To me it was one of those fun things you do in an organsation- during the nine days of Navratri, every working day was allocated a colour, which everyone was to come dressed in. The first of those days was ‘red day’. Since I don’t possess any appropriate office attire in the colour, I could have gone either in gym sweats or a saree. It being the festive season, I chose the latter.
On the train, the ladies standing on either side of me were in red. “They’d fit right into my office today”, the thought momentarily flitted across my mind. At the next station, half a dozen ladies boarded the train, all in red. At the terminus, I saw three women standing together in a group – all were in red. I looked around the compartment- more than half the people were in various shades of red.

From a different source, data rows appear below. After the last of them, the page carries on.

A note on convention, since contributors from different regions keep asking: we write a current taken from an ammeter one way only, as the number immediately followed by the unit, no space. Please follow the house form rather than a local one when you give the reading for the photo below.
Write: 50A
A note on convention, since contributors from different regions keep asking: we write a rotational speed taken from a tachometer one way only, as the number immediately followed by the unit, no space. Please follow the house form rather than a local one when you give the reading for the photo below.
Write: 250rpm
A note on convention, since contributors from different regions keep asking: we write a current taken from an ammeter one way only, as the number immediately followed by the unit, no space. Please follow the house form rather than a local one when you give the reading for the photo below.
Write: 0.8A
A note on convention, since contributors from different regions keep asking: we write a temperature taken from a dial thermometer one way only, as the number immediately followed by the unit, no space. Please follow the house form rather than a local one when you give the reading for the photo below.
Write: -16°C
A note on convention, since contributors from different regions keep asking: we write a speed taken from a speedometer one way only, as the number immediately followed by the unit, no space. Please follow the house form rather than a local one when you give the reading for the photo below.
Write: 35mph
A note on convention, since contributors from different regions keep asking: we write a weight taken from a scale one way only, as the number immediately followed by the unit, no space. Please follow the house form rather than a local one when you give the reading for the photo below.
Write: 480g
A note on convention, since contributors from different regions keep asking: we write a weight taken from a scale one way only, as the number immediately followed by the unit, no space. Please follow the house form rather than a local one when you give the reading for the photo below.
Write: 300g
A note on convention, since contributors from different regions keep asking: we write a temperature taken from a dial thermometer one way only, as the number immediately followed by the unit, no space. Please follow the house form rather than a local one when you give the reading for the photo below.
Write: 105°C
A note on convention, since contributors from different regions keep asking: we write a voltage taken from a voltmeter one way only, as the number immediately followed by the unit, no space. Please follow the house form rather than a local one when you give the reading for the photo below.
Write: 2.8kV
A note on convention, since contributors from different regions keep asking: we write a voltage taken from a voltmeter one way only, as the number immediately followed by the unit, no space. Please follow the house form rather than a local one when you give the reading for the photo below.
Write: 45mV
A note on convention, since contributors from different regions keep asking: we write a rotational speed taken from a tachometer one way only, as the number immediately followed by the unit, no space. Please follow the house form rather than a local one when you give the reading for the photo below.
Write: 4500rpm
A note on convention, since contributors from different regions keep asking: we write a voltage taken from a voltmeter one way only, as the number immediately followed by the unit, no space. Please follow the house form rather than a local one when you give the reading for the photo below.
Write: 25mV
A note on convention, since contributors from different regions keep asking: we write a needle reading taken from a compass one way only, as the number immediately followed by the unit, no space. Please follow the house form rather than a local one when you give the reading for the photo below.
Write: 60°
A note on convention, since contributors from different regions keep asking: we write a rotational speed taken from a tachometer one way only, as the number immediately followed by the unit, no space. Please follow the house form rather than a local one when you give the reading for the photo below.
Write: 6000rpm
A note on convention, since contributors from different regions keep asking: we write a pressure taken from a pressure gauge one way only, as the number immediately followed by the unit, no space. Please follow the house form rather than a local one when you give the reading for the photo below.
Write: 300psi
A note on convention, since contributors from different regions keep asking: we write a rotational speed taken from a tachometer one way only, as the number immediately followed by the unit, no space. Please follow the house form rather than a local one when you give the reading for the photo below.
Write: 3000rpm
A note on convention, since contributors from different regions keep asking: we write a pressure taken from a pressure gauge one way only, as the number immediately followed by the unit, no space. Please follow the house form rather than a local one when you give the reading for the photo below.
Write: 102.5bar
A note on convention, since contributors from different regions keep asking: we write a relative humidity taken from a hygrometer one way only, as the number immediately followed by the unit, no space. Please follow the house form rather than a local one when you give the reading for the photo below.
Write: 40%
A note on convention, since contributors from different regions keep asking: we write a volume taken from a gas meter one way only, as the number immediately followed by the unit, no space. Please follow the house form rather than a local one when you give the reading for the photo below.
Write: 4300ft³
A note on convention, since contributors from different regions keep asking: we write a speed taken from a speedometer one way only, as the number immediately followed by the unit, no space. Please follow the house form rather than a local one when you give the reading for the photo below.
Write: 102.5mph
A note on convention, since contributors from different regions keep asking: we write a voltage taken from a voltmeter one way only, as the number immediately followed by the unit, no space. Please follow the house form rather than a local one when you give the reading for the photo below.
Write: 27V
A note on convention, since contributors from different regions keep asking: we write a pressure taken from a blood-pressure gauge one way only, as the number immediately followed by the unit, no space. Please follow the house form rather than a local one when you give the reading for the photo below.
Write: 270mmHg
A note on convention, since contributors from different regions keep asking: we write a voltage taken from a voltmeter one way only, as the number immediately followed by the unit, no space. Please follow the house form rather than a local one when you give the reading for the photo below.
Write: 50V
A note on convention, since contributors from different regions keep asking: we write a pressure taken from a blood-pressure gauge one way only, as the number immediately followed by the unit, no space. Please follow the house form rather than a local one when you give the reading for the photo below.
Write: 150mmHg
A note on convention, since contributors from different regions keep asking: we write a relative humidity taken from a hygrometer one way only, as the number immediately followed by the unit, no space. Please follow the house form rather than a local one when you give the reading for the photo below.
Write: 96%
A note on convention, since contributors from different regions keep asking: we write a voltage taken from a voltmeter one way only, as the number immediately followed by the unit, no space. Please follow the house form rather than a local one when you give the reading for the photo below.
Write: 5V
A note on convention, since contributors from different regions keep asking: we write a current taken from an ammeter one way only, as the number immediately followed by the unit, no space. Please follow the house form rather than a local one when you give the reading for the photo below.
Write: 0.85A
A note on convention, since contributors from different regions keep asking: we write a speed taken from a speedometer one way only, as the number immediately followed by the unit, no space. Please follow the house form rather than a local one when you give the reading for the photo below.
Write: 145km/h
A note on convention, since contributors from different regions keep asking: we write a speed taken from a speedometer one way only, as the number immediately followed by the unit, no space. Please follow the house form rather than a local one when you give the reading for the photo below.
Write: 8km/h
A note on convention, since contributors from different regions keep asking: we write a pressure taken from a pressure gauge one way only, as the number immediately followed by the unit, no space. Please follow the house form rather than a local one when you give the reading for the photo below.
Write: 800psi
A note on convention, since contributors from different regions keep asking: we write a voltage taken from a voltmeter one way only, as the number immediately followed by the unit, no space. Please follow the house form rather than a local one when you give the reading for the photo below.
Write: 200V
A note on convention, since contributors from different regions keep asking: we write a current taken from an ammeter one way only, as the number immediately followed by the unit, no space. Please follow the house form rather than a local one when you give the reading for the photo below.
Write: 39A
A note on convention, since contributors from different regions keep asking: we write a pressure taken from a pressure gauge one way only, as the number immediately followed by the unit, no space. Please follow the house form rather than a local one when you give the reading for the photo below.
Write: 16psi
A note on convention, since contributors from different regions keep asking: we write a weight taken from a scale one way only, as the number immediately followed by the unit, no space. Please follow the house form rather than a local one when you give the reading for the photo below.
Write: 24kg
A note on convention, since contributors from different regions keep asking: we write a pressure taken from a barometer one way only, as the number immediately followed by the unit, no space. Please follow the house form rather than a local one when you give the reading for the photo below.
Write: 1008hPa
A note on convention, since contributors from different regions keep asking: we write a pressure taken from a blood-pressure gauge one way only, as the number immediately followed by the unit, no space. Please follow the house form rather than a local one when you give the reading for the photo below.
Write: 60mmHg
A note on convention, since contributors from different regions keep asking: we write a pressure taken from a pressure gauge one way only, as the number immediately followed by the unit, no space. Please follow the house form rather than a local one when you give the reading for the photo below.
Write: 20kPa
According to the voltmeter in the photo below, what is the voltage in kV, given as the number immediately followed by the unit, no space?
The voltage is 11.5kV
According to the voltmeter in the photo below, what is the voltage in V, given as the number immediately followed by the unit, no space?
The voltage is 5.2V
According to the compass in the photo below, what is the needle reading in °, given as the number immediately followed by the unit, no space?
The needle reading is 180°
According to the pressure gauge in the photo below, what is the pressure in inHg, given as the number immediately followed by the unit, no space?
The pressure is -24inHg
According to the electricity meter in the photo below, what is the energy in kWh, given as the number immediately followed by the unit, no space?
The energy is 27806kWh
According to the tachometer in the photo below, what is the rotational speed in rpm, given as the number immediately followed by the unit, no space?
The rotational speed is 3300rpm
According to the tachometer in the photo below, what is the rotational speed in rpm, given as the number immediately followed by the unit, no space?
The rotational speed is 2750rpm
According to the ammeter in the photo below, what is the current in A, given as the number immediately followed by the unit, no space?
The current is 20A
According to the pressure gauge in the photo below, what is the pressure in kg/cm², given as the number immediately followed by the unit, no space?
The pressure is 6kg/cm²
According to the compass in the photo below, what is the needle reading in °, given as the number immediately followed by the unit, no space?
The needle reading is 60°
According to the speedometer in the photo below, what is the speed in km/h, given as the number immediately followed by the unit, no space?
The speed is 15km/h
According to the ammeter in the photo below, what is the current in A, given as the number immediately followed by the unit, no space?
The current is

This was getting almost spooky- was the entire city in red? “But it is the festive season, and red is a very popular colour”, I reasoned to myself, and shut my eyes to the colour.
The next day was ‘sky blue’ day, another colour missing from my wardrobe. I dug out a kurta I hadn’t worn for over six years, and which was three sizes too big for me. And guess what colour the lady sitting next to me on the train was in– you guessed it, sky blue! With an acute sense of déjà vous, I looked around – more than half the women and many of the men were in sky blue.
Things were getting really complicated. The entire city couldn’t be following the colour code of my organisation? I fiddled around with google, and discovered something a lifetime of living in India hadn’t taught me.
A different manifestation of the Mother Goddess is worshipped on each of the nine days of the festival, and each is associated with a different colour. Which is why, in some parts of India, women dress according to the time honoured ‘Colours of Navratri”. With organisations adopting the colour code, the practice has now gone beyond the religious and has entered the realm of a purely secular social custom.
Which perhaps explains why there was a preponderance of green when the idol of the Mother Goddess was being taken to her place of worship on Saturday.
Today is ‘yellow day’, and with every yellow saree, kurta, shirt, skirt, or scarf that I see, my heart soars. If the twenty million people of a city can come together for an activity like this, can’t they be galvanized to achieve practically anything. Isn’t the change we all need, just waiting to happen?